Пришлось Толмачеву для водорослей искать другое убежище — мало ли на корабле таких дырок, куда даже самому занудливому старпому и в голову не придет лезть. А инженер-механик для того и служит на корабле, чтобы знать все эти дырки и проверять в них чистоту и порядок.
Прошло недели две. Старпом уже и забыл про эти водоросли. Но Толмачев напомнил о них сам.
В автономном плавании в Средиземном море не часто, но все же выпадают вечера, когда не штормит, над самыми мачтами не ревут американские самолеты, корабль прямо посреди моря стоит, зацепившись якорем за макушку давно погасшего подводного вулкана, вахта немногочисленная — якорная, а вокруг черным-черно, тихо-тихо и вода за бортом ласковая, шепотливая. Безветренно, теплый воздух напоен грустью и покойной радостью.
В такие вечерние часы просто невозможно долго грустить в одиночестве, душа требует человеческого участия, тепла. Матросы и старшины, как правило, собираются у обреза на юте и вспоминают о доме или же заливают веселые байки. Ярко мерцают огоньки сигарет, выхватывая из непроглядного мрака белозубые улыбки.
Офицеры, не занятые неотложными делами, тоже после ужина собираются в кают-компании. В эти вечера незаменимым бывает штурман капитан третьего ранга Фиолетов: он до училища закончил полный курс музыкальной школы по классу фортепиано, и, если у него бывало настроение, Фиолетов с удовольствием играл весь вечер на пианино. Судя по виртуозности исполнения, флотская служба сбила с истинного курса очень талантливого музыканта. Но сам Фиолетов об этом не жалел. В могучих звуках океана, в напряженном гуле турбин корабля, в посвисте ветра в вантах ему слышалась другая музыка, более близкая его сердцу.

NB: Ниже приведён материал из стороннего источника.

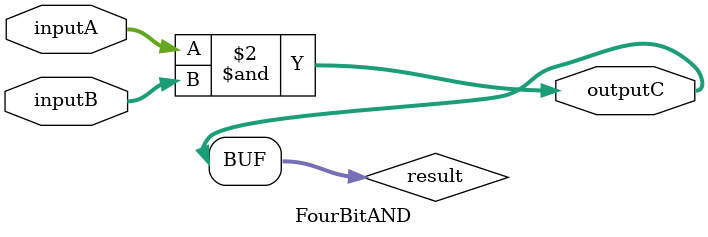
<source format=v>

module FourBitAND(inputA,inputB,outputC);
parameter k=4; // changed
input  [k-1:0] inputA;
input  [k-1:0] inputB;
output [k-1:0] outputC;
wire   [k-1:0] inputA;
wire   [k-1:0] inputB;
reg    [k-1:0] outputC;

reg    [k-1:0] result;

always@(*)
begin
	result=inputA&inputB;
	outputC=result;
end
 
endmodule


/*
//============================================
module testbench();

reg [3:0] a,b;
wire [3:0] c;

FourBitOR fba(a,b,c);

initial begin
a=4'b1111;
b=4'b1010;
#10;
$display("%b|%b|%b",a,b,c);
$finish;

end


endmodule
*/

</source>
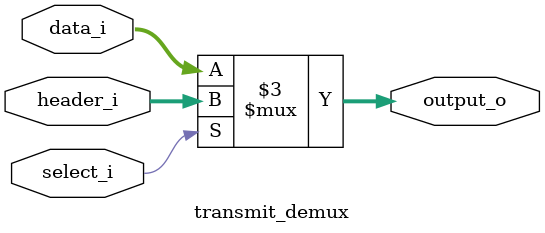
<source format=v>
module transmit_demux (
  input [7:0] data_i,
  input [7:0] header_i,

  input select_i,

  output reg [7:0] output_o
);

always @(*) begin
  if (select_i)
    output_o = header_i;
  else begin
    output_o = data_i;
  end
end

endmodule

</source>
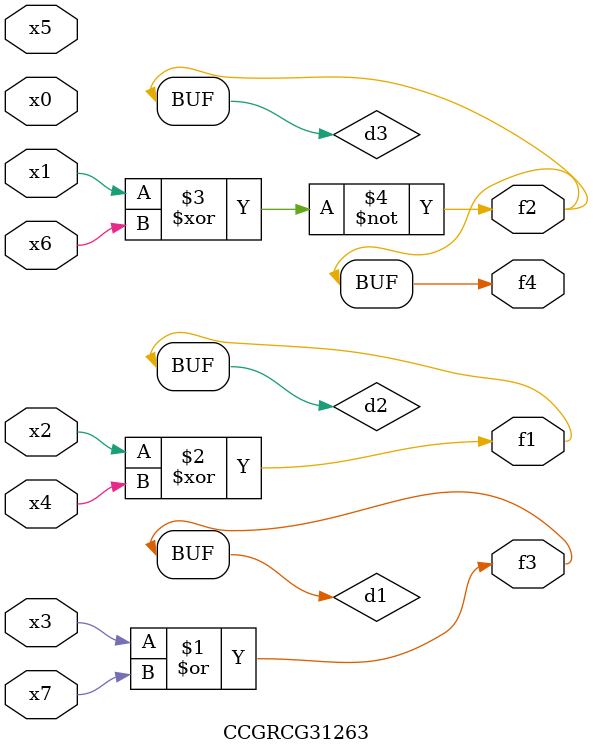
<source format=v>
module CCGRCG31263(
	input x0, x1, x2, x3, x4, x5, x6, x7,
	output f1, f2, f3, f4
);

	wire d1, d2, d3;

	or (d1, x3, x7);
	xor (d2, x2, x4);
	xnor (d3, x1, x6);
	assign f1 = d2;
	assign f2 = d3;
	assign f3 = d1;
	assign f4 = d3;
endmodule

</source>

В тот вечер настроения у Фиолетова не было: он уже третий месяц не получал от жены писем, понимал, что опять заболел сын Ванятка. Обманывать жена не умела, а правду писать не хотела. Сын у них был, как называют врачи, «кесаренок», ребенок повышенного риска. Вот и цепляются к нему хвори третий год подряд, совсем замучили маленького человечка.
Фиолетов внял просьбам товарищей, сел за инструмент, вяло потыкал пальцем в клавиши и поднялся.
— Не могу сегодня, братцы. Душа не лежит…
И тут же из угла донесся бодрый, как всегда, голос балагура-доктора:
— Да, это оно безусловно так, если что так, оно конечно, но тем не менее, однако… — Замолчал, прислушался.
Фиолетов подошел к Толмачеву и обнял его за плечи.
— Борис Васильевич, расскажи нам что-нибудь интересное… А?
Все знали, что механик прямо-таки напичкан всякими романтическими и таинственными историями, связанными с морем, и любит их рассказывать. Чиниться Толмачев не стал.
— В середине прошлого века английский парусник «Минерва», загрузившись, вышел с Бермудских островов на порты Африки и Дальнего Востока. Путь предстоял долгий, и сначала никого на берегу не волновало отсутствие вестей с «Минервы». Но прошел год, другой, и владельцы судна поняли, что оно погибло.
Рассказывать все эти истории Толмачев не только любил, но и умел. Голос его то понижался до таинственного шепота, то замолкал вовсе, то вдруг взрывался, заставляя сердца слушателей биться от радости или от ужаса. Слушали офицеры его, как мальчишки: раскрыв рты и затаив дыхание. Тем более история «Минервы» была действительно мистически-невероятна, фантастична.